Aus juristischer Sicht ist die Zweitmeinung, wie die AWMF resümiert, ein reiner "Diagnosevertrag". Ziel sei es dabei laut Juristen, eine "standardgemäß korrekte Diagnose" abzugeben, was keineswegs mit der "richtigen" Diagnose gleichzusetzen sei. Der zuerst diagnostizierende Arzt habe heute je nach Sachlage die Pflicht, auf die Möglichkeit einer zweiten Meinung hinzuweisen. Das gelte insbesondere, wenn es sich um einen objektiv zweifelhaften Befund handle.

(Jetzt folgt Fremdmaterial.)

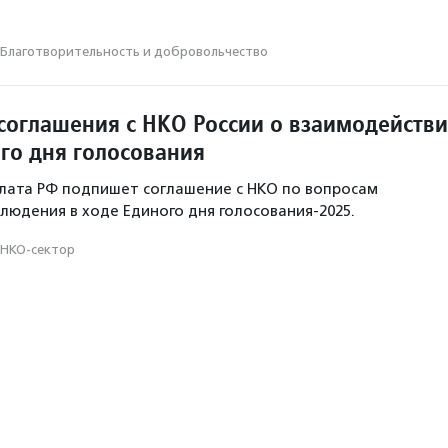
Благотвори­тель­ность и доброволь­чест­во
соглашения с НКО России о взаимодейств
ого дня голосования
лата РФ подпишет соглашение с НКО по вопросам
людения в ходе Единого дня голосования-2025.
НКО-сектор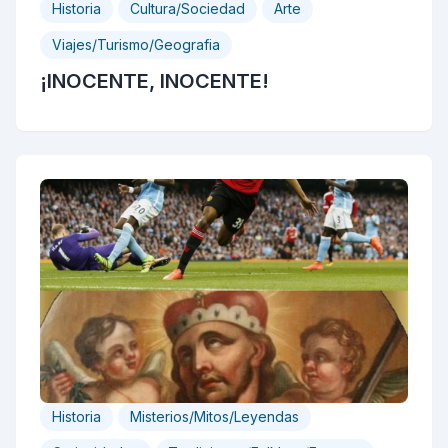
Historia
Cultura/Sociedad
Arte
Viajes/Turismo/Geografia
¡INOCENTE, INOCENTE!
Historia
Misterios/Mitos/Leyendas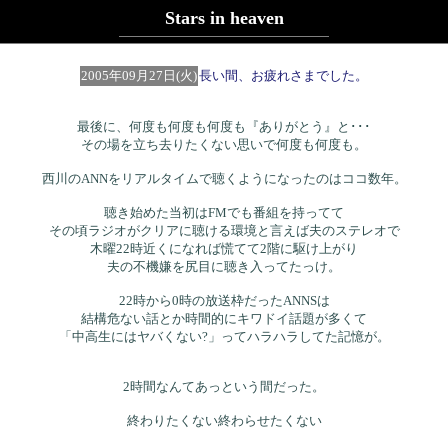
Stars in heaven
2005年09月27日(火)
長い間、お疲れさまでした。
最後に、何度も何度も何度も『ありがとう』と･･･
その場を立ち去りたくない思いで何度も何度も。
西川のANNをリアルタイムで聴くようになったのはココ数年。
聴き始めた当初はFMでも番組を持ってて
その頃ラジオがクリアに聴ける環境と言えば夫のステレオで
木曜22時近くになれば慌てて2階に駆け上がり
夫の不機嫌を尻目に聴き入ってたっけ。
22時から0時の放送枠だったANNSは
結構危ない話とか時間的にキワドイ話題が多くて
「中高生にはヤバくない?」ってハラハラしてた記憶が。
2時間なんてあっという間だった。
終わりたくない終わらせたくない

Für den Juristen Professor Andreas Spickhoff vom Lehrstuhl für Bürgerliches Recht und Medizinrecht an der Ludwig-Maximilians-Universität München, bedeutet das die "Pflicht zur therapeutischen Sicherheitsaufklärung". Beispiel: Entdecke der Arzt eine Hautveränderung, hinter der er ein Melanom vermute, müsse er das dem Patienten mitteilen. Auch dann, wenn der pathologische Befund noch nicht die objektiven Kriterien eines Melanoms erfülle.

Besonders relevant sei das Thema Zweitmeinung in der Orthopädie, da in dieser Disziplin geplante Eingriffe dominierten. Paradebeispiel dafür sei der künstliche Gelenkersatz, der zu den erfolgreichsten Op der vergangenen Jahrzehnte gehöre.

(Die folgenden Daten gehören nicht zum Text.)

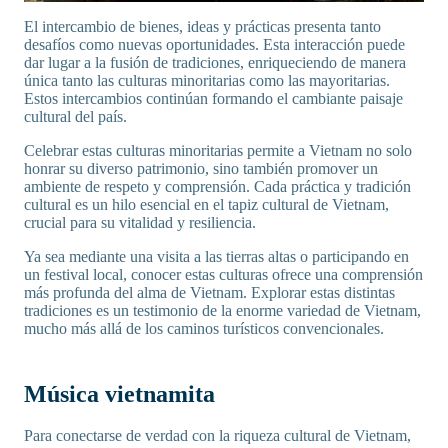
El intercambio de bienes, ideas y prácticas presenta tanto
desafíos como nuevas oportunidades. Esta interacción puede
dar lugar a la fusión de tradiciones, enriqueciendo de manera
única tanto las culturas minoritarias como las mayoritarias.
Estos intercambios continúan formando el cambiante paisaje
cultural del país.
Celebrar estas culturas minoritarias permite a Vietnam no solo
honrar su diverso patrimonio, sino también promover un
ambiente de respeto y comprensión. Cada práctica y tradición
cultural es un hilo esencial en el tapiz cultural de Vietnam,
crucial para su vitalidad y resiliencia.
Ya sea mediante una visita a las tierras altas o participando en
un festival local, conocer estas culturas ofrece una comprensión
más profunda del alma de Vietnam. Explorar estas distintas
tradiciones es un testimonio de la enorme variedad de Vietnam,
mucho más allá de los caminos turísticos convencionales.
Música vietnamita
Para conectarse de verdad con la riqueza cultural de Vietnam,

Konsentierte Entscheidung im Fokus

"Dem Gesetzgeber ging es bei dem Rechtsanspruch auf eine Zweitmeinung weniger um den Patienten, sondern vorrangig darum, die nicht medizinisch begründete Indikationsausweitung zu begrenzen", betonte Dr. Johannes Flechtenmacher, Präsident des Berufsverbands für Orthopädie und Unfallchirurgie (BVOU), in Würzburg. Er hob hervor, wie schwierig es gerade beim Gelenkersatz sei, objektiv zu entscheiden, wer wann zwingend operiert werden müsse. "Das können nur Arzt und Patient gemeinsam entscheiden", so Flechtenmacher, der auch ein vehementer Verfechter des Shared Decision Making ist. Das Zweitmeinungsgesetz hingegen verfolge das Prinzip, dass allein der Experte entscheiden könne, was für einen Patienten die richtige Therapie ist. Flechtenmacher kritisierte daher, so die AWMF, scharf Zweitmeinungen, die ausschließlich auf Bildbefunden beruhen. "Viele Patienten weisen einen dramatischen Verschleiß am Hüftgelenk auf, haben aber überhaupt keine Beschwerden", verdeutlichte er. Ginge man nur nach dem Bild, müsste dieser Patient operiert werden. "Doch wir operieren keine Bilder", betonte der BVOU-Präsident.

Das gelte nicht für die Bewertung pathologischer Befunde, wie Peter Krase, bei der AOK Bayern Ressortleiter Leistungsmanagement, mit Blick auf ein gemeinsames Modellprojekt seiner Kasse und der Friedrich-Alexander Universität Erlangen-Nürnberg (FAU) betonte, in dessen Mittelpunkt ein digitales Zweitmeinungsverfahren stehe. AOK-Versicherte aus Bayern mit einem Krebsbefund können ihre Werte und Bilder laut Kasse an die FAU-Spezialisten für eine Zweitmeinung senden. Einziger Wermutstropfen: Obwohl auch die AOK-Versicherten mit fast 90 Prozent eine Zweitmeinung für wichtig erachten, werde das Angebot nur wenig genutzt. Trotz aufwendiger Informations- und Kommunikationsmaßnahmen hätten in den vergangenen drei Jahren nur 300 Versicherte von dem Angebot Gebrauch gemacht – eine Hypothek für die Zeit nach dem GBA-Votum?